Research - Current Projects
My research interests range from applied data mining and
databases, support vector machines, to image processing for
electron microscopy. For the last seven years I have
developed four different successful research tracks. At
least one of them crosses interdisciplinary borders
involving strong collaborations with researchers from other
STEM fields.
A brief summary of these research projects follows:
- Efficient Clustering Algorithms for Real-time Streaming Data: This research project is about developing algorithms targeted towards clustering consumption patterns at the household level, using residential energy consumption data. The analysis of this largely untapped data can provide future load predictability for the utility providers, as well as the ability to deploy dynamic pricing strategies targeted at decreasing overall costs of electric energy distribution and increasing efficiency in its use. Time series frequently contain missing values, unknown values or corrupted values, which presents a big challenge. It is envisioned that through well-designed preprocessing steps, such as data smoothing and data reduction, combined with appropriate metrics, clustering methodologies can provide robust segmentation and prediction of residential energy consumption patterns.

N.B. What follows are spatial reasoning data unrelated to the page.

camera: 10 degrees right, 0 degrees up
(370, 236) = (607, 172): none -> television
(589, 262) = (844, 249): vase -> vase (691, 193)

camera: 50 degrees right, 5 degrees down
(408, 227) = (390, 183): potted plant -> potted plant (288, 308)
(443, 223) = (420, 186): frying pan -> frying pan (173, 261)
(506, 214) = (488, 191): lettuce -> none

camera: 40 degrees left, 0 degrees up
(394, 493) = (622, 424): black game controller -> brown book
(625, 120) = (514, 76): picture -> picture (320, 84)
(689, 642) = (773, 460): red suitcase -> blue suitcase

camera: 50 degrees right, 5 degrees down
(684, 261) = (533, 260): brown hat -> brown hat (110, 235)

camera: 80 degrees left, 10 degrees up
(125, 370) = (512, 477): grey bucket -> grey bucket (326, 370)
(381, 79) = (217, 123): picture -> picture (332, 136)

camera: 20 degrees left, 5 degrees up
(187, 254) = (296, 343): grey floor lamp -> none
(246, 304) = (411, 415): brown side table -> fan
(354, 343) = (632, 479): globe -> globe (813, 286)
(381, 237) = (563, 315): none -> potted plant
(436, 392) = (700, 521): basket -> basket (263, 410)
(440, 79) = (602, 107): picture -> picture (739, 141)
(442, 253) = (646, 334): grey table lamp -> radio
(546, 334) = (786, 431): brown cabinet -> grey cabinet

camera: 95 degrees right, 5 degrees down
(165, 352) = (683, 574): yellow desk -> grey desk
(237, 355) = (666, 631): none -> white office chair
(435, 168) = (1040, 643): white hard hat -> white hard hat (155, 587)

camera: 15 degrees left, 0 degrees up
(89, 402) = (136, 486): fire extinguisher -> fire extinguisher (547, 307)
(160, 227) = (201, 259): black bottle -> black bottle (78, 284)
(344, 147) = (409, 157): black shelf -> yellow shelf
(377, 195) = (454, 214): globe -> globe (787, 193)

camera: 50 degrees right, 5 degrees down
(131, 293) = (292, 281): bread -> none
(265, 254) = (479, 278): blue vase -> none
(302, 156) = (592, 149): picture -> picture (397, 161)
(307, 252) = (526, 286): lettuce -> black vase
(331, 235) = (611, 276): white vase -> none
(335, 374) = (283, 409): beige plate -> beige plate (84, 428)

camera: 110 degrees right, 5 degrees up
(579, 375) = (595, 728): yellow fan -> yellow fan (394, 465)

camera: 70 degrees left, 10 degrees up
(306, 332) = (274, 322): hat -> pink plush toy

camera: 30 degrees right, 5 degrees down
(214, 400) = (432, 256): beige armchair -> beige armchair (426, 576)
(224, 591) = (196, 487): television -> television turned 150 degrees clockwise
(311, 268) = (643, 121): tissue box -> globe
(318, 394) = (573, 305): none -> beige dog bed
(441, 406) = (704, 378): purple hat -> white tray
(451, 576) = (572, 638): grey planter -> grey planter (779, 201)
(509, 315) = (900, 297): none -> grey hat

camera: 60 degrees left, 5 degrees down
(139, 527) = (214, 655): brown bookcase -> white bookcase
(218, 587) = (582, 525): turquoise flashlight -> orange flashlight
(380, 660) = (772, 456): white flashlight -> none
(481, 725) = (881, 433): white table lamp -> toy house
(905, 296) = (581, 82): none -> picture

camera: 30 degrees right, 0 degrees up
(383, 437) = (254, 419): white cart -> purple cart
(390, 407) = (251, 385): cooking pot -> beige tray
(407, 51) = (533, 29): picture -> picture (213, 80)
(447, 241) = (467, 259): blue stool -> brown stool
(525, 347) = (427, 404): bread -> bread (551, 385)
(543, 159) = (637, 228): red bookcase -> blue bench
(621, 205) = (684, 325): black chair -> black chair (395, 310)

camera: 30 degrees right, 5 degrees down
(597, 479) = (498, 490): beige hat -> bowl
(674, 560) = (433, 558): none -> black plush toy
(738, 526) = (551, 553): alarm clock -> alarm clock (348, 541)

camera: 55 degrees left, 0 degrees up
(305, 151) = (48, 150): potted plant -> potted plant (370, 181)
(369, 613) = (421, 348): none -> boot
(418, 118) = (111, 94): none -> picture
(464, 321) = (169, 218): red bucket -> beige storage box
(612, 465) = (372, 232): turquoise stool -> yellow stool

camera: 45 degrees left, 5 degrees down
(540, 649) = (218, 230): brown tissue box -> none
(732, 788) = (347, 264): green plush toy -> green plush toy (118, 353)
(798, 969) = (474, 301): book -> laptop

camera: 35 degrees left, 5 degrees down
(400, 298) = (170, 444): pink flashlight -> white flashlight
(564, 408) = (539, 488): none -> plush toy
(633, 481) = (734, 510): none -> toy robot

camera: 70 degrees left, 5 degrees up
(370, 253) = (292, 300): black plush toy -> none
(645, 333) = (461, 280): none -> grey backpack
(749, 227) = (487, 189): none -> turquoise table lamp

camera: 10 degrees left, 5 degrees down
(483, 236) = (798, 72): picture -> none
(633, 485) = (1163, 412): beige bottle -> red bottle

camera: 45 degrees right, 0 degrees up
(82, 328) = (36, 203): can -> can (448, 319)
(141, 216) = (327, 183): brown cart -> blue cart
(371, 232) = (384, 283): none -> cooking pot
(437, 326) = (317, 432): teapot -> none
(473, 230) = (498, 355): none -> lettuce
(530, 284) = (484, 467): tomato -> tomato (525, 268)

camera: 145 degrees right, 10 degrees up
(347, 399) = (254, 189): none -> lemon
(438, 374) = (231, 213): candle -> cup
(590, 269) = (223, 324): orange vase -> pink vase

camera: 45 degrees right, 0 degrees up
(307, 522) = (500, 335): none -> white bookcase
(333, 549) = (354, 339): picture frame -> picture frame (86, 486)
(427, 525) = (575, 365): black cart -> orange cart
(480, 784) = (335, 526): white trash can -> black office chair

- Sparsity Based Image Enhancement for Electron
Microscopy and Chemical Mapping: This project
focuses on the development of image processing methods for
denoising and increasing the spatial resolution for
different microscopy modalities affected by Poisson noise,
additive white Gaussian noise and blurring effects. The
methods developed exploit the sparse character of this
type of images to apply patch-based algorithm and
compressed-sensing techniques. These techniques are
particularly relevant in instances where the speed at
which data needs to be acquired or the limits on the
sample exposure during imaging, preclude increases in the
SNR using typical approaches, such as the increase in the
acquisition dwell time at each pixel in the image.
- Mining Software Repositories: The goal of this project is to find improved methods for automatic duplicate bug report detection based on textual similarity features and binary classification. Using a set of new textual features, inspired from recent text similarity research, we trained several binary classification models. A case study was conducted on three open source systems: Eclipse, Open Office, and Mozilla to determine the effectiveness of the improved method. A comparison is also made with current state-of-the-art approaches highlighting similarities and differences. Results indicate that the accuracy of the proposed method is better than previously reported research with respect to all three open source systems.
- Predicting Areas of Interest in Code Reading: When novices start learning programming they start by writing snippets of code based on models presented to them. It may be better to have novices spend more time reading and understanding code in the beginning while they are trying to learn. We know from previous studies conducted using an eye-tracking device that novices and experts read code differently. It is also known that people read code differently than reading normal text. Our main goal for this project is to predict eye fixations in source code stimuli. The main benefits of this prediction are: (1) to identify the key elements in a source code snippet automatically and (2) to help novices better read code by recommending the next best place to look. We are also looking to predict task difficulty and expertise based to the same eye-tracking data.